● BRIEF: Give everything from the line with "region: Federation of Bosnia and Herzegovina" down to the end of the material, both ends included, as a Markdown table with columns headed Row and Line. Give one line per row, skip blank lines, and leave the pictures out.

───

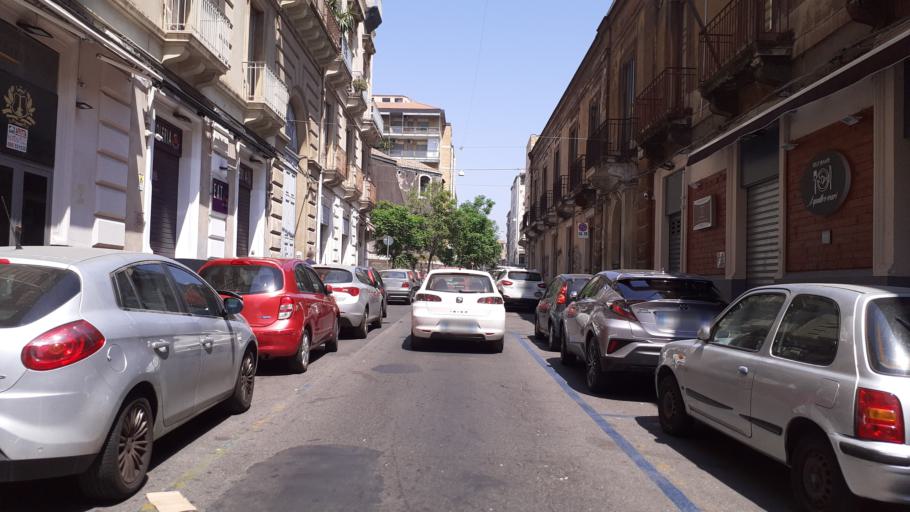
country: IT
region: Sicily
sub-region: Catania
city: Catania
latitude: 37.5058
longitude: 15.0889
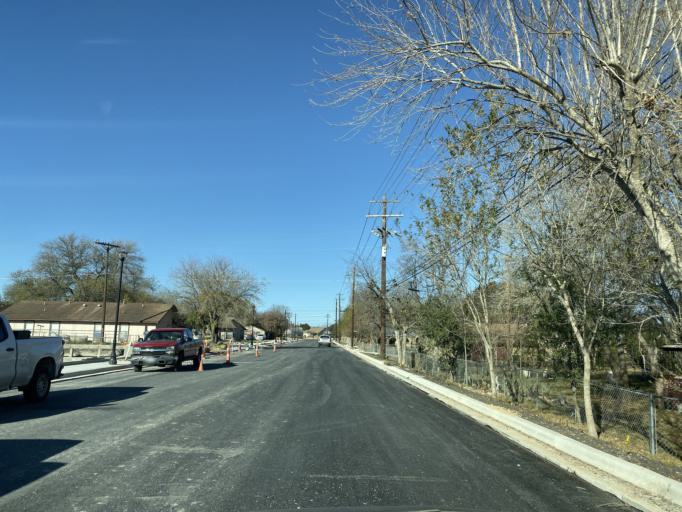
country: US
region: Texas
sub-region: Hays County
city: Kyle
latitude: 29.9961
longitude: -97.8758
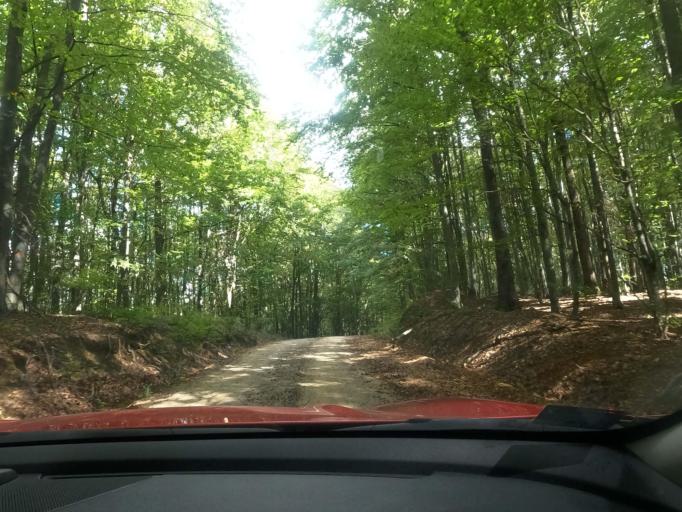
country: BA
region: Federation of Bosnia and Herzegovina
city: Velika Kladusa
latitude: 45.2612
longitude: 15.7769
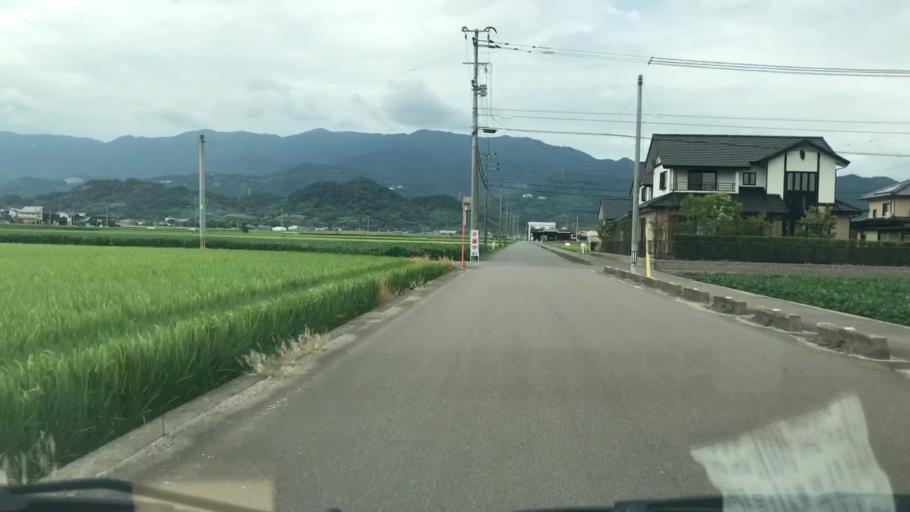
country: JP
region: Saga Prefecture
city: Saga-shi
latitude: 33.2853
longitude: 130.2254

───

● REPLY TO THE EXERCISE:
| Row | Line |
|---|---|
| 1 | region: Federation of Bosnia and Herzegovina |
| 2 | city: Velika Kladusa |
| 3 | latitude: 45.2612 |
| 4 | longitude: 15.7769 |
| 5 | country: JP |
| 6 | region: Saga Prefecture |
| 7 | city: Saga-shi |
| 8 | latitude: 33.2853 |
| 9 | longitude: 130.2254 |